REQUIRED WORK:
- A) In the essay about Medvedev's article, what role is the head of state said to be playing in "The Russian Tandemocracy"?
- B) Rewrite the paragraph of the essay about Medvedev's article that begins "Many of my comrades consider" as a shorter paragraph, keeping its main facts.

PASSAGE GIVEN:
BEGIN
Generation M
By Mikhail Khodorkovsky
Many of my comrades consider that it is senseless to comment on President Dmitry Medvedev’s famous article “Russia, forward!”, and even more so to polemicize with it. According to this point of view, the publicly declared attempt by Medvedev to appeal to the intellectually and creatively active part of society is a farce and a bluff, and the head of state is merely playing the classic role of the “good cop” in a theatrical performance by the name of “The Russian Tandemocracy”. All this is being done so that one part of the population of the RF would continue to love Putin as before, while the other, which does not overlap with the first, would start to love Medvedev, or at the very least begin to believe him.
Well, who knows, maybe this is so. Or partially so. I have no evidence of the contrary. All the more so since the presidential article, with its so invocatory and ambitious a title, does contain some fragments that do not witness at all to a beginning (if we recall the “perestroikan” terminology) of “new political thinking”. For example, the author of “Russia, forward!” considers that the independence of the judiciary is manifested “in an autonomous understanding of what the state needs”. (Perhaps what he is talking about is that a judge should not “come to a full stop” in expectation of a telephone call from the Kremlin, but ought to be able to figure out on his own what kind of decision the bosses expect from him). Although, generally speaking, modern legal theory assumes that a court should be subordinate only to the law, not to the state. And all the more so not to the body of bureaucrats/favorites who have appropriated for themselves the exclusive right to be called that same “state” in today’s Russia.
END
(A block of data)
BEGIN
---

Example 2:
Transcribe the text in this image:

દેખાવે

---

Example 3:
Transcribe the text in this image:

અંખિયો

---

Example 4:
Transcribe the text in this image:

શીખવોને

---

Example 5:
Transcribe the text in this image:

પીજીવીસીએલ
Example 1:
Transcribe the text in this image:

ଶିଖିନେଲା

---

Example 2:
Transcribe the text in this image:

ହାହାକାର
END
BEGIN
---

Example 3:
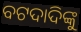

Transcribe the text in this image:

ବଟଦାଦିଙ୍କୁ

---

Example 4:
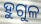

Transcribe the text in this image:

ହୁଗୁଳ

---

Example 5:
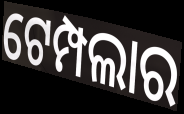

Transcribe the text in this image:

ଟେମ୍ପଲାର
END
ANSWERS IN ORDER:
- A) He is said to be playing the classic role of the "good cop."

- B) Many of the author's comrades see no point in commenting on or arguing with President Dmitry Medvedev's article "Russia, forward!" In their view, his declared appeal to society's intellectually and creatively active part is a farce and a bluff. They say he is playing the "good cop" in "The Russian Tandemocracy," so that one part of the population keeps loving Putin while a separate part comes to love, or at least believe, Medvedev.